Palermo e la Sicilia dolcemente affondano
Un popolo senza stato. Senza il suo oro, trafugato e portato a nord come il manto di Ruggero. Senza banche o imprese. Senza lingua (quasi). Al quale non appartengono più neanche le sue stesse città.
Cos’altro si può tentare di rubare ad un popolo così? Eppure, quatti quatti, continuano: un altro pezzettino (pare) stia per cadere, senza che nessuno osi dire una sola parola: la Padania sta per annettersi il porto di Palermo.
Denigrato ed umiliato da più di 50 anni, oramai ridotto ad un fantasma, un pallido ricordo del suo antico sé, paga lo scotto di essere situato in una posizione sin troppo appetibile.
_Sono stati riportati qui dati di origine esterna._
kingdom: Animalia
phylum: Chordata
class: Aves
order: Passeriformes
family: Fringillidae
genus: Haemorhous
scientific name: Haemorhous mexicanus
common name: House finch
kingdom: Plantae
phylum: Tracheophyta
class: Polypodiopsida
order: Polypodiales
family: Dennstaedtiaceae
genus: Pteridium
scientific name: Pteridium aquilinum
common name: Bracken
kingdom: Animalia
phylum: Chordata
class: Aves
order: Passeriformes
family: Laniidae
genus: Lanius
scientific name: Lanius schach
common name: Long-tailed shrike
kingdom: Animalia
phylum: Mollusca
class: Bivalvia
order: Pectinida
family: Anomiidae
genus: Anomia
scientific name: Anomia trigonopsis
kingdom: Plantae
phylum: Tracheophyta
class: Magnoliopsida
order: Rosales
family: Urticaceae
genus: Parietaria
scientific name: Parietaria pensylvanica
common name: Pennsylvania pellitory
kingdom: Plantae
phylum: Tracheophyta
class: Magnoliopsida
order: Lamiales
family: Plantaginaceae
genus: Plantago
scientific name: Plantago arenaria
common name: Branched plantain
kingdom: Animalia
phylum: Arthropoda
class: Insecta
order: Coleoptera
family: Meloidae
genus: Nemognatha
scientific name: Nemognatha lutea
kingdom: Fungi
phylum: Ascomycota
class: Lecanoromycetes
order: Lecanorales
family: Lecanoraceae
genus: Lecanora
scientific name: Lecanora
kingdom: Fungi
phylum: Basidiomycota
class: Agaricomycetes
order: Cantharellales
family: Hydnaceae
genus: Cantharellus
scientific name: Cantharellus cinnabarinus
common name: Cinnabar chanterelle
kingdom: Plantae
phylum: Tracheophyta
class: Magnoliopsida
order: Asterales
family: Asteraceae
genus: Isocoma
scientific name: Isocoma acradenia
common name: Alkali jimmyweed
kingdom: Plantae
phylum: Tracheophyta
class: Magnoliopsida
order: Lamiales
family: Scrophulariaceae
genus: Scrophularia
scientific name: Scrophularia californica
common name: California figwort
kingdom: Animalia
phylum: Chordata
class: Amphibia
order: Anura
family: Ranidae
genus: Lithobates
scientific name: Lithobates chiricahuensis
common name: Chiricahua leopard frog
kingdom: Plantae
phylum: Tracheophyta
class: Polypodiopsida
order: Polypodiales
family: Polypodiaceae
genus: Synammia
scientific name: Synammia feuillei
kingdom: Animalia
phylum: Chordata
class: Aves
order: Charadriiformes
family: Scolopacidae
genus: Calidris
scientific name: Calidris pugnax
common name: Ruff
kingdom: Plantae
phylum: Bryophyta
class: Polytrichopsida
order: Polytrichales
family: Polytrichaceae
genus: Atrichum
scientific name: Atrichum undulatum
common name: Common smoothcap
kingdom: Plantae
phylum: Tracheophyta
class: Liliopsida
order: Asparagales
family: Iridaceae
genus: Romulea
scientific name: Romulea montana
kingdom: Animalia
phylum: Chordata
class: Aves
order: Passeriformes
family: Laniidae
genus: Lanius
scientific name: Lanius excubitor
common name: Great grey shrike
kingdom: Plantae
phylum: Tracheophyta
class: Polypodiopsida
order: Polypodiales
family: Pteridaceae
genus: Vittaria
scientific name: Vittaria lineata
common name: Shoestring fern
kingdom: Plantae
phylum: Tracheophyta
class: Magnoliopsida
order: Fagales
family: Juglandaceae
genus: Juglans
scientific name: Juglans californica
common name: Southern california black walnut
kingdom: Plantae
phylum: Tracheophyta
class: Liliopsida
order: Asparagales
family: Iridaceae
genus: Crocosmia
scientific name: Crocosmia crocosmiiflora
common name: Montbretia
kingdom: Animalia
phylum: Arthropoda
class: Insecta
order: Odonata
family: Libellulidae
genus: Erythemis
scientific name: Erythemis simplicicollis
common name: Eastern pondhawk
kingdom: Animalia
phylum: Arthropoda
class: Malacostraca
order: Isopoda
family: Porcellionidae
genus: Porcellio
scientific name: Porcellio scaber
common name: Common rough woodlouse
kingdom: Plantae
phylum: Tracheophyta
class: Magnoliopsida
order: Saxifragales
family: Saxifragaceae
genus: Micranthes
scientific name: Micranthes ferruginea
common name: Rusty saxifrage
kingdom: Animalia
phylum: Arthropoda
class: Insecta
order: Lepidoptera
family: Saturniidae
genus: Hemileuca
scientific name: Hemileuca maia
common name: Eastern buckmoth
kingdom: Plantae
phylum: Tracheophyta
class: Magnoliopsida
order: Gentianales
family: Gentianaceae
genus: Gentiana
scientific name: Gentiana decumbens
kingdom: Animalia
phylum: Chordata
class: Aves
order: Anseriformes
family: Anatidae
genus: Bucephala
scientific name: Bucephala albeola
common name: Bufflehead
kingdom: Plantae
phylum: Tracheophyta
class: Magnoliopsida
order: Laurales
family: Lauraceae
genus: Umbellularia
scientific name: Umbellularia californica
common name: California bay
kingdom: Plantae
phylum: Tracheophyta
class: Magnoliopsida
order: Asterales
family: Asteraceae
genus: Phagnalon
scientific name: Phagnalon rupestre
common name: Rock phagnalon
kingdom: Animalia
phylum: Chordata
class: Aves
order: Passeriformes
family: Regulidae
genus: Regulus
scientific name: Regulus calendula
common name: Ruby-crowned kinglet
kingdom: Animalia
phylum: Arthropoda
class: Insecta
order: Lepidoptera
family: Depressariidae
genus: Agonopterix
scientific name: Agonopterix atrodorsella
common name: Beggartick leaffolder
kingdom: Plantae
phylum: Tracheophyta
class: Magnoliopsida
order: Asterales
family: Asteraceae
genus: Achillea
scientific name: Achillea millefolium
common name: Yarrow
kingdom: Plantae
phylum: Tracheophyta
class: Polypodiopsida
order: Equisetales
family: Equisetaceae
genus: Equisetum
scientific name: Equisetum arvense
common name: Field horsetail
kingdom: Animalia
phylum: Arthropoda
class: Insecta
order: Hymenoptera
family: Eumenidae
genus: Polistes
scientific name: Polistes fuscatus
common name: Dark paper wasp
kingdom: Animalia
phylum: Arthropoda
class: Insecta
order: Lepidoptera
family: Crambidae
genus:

E da domani la nomina del suo presidente spetta allo stato. Il governo regionale potrà al massimo esprimere un parere senza valore. Alla faccia di ogni autonomia. Figuriamoci quella Siciliana.
Il porto di Palermo non fa più parte della città: a Roma (leggi Padania) decideranno cosa costruire e cosa distruggere, e vuoi vedere che alla fine ai palermitani spetterà piegarsi ai bisogni del porto e non viceversa. Non più il porto risorsa da sfruttare per Palermo e per la Sicilia tutta, bensì Palermo da sfruttare per favorire un malinteso sistema-paese… leggi ancora Padania.
Sarà un’operazione indolore, con una semplice firma (pare entro oggi, 5 gennaio) ed una poco poetica pubblicazione sulla gazzetta ufficiale lunedì prossimo (9 gennaio).
Al Palazzo dei Normanni già si naviga a vista. Ed ora, senza neanche un approdo certo, il destino sembra essere più che mai segnato.